» **EXERCISE DESCRIPTION**
Reproduce the text of every item below without alteration, omitting the pictures from your answer.

» **EXTRACTED ENTRIES**

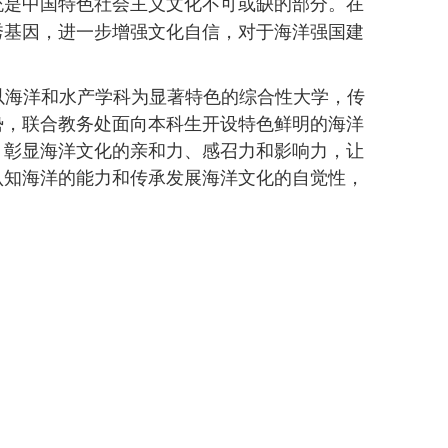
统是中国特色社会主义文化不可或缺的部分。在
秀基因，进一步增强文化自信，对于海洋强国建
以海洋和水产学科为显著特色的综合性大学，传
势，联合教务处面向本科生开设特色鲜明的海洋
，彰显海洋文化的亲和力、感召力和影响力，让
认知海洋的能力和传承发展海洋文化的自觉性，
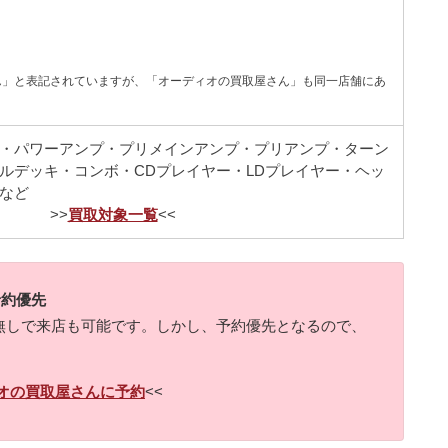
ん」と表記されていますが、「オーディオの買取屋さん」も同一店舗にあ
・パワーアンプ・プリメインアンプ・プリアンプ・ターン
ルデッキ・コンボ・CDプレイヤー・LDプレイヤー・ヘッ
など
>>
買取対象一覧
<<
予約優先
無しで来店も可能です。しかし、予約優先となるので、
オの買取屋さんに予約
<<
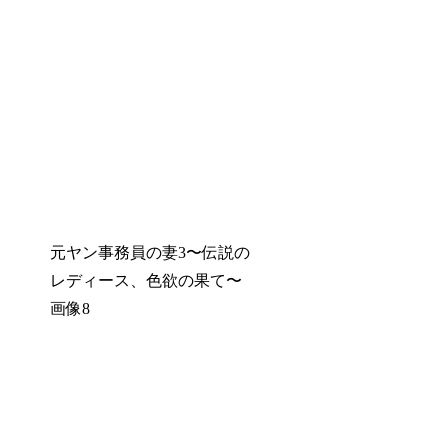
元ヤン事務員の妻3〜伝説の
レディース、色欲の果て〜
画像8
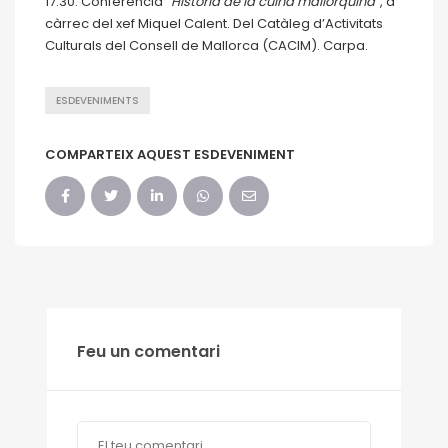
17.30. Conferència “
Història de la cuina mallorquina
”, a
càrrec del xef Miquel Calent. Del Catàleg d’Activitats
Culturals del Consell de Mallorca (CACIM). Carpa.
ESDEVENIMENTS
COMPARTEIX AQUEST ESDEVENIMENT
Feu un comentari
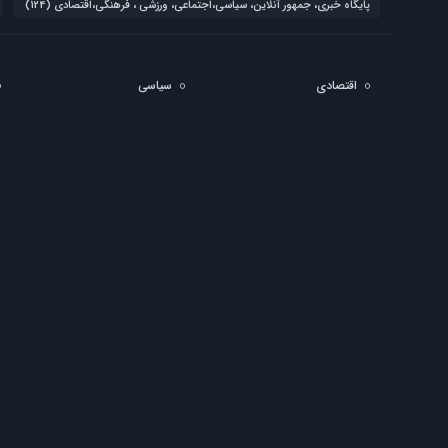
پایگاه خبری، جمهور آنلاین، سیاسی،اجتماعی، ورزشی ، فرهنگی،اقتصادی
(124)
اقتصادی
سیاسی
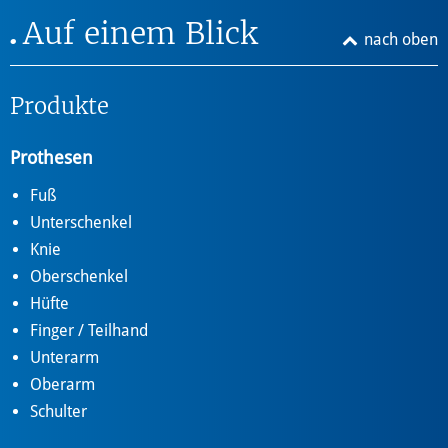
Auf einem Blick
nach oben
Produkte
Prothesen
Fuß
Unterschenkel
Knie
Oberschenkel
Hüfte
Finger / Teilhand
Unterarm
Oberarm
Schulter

» **RESULT**
统是中国特色社会主义文化不可或缺的部分。在
秀基因，进一步增强文化自信，对于海洋强国建
以海洋和水产学科为显著特色的综合性大学，传
势，联合教务处面向本科生开设特色鲜明的海洋
，彰显海洋文化的亲和力、感召力和影响力，让
认知海洋的能力和传承发展海洋文化的自觉性，
ん」と表記されていますが、「オーディオの買取屋さん」も同一店舗にあ
・パワーアンプ・プリメインアンプ・プリアンプ・ターン
ルデッキ・コンボ・CDプレイヤー・LDプレイヤー・ヘッ
など
>>
買取対象一覧
<<
予約優先
無しで来店も可能です。しかし、予約優先となるので、
オの買取屋さんに予約
<<
元ヤン事務員の妻3〜伝説の
レディース、色欲の果て〜
画像8
17.30. Conferència “
Història de la cuina mallorquina
”, a
càrrec del xef Miquel Calent. Del Catàleg d’Activitats
Culturals del Consell de Mallorca (CACIM). Carpa.
ESDEVENIMENTS
COMPARTEIX AQUEST ESDEVENIMENT
Feu un comentari
پایگاه خبری، جمهور آنلاین، سیاسی،اجتماعی، ورزشی ، فرهنگی،اقتصادی
(124)
اقتصادی
سیاسی
Auf einem Blick
nach oben
Produkte
Prothesen
Fuß
Unterschenkel
Knie
Oberschenkel
Hüfte
Finger / Teilhand
Unterarm
Oberarm
Schulter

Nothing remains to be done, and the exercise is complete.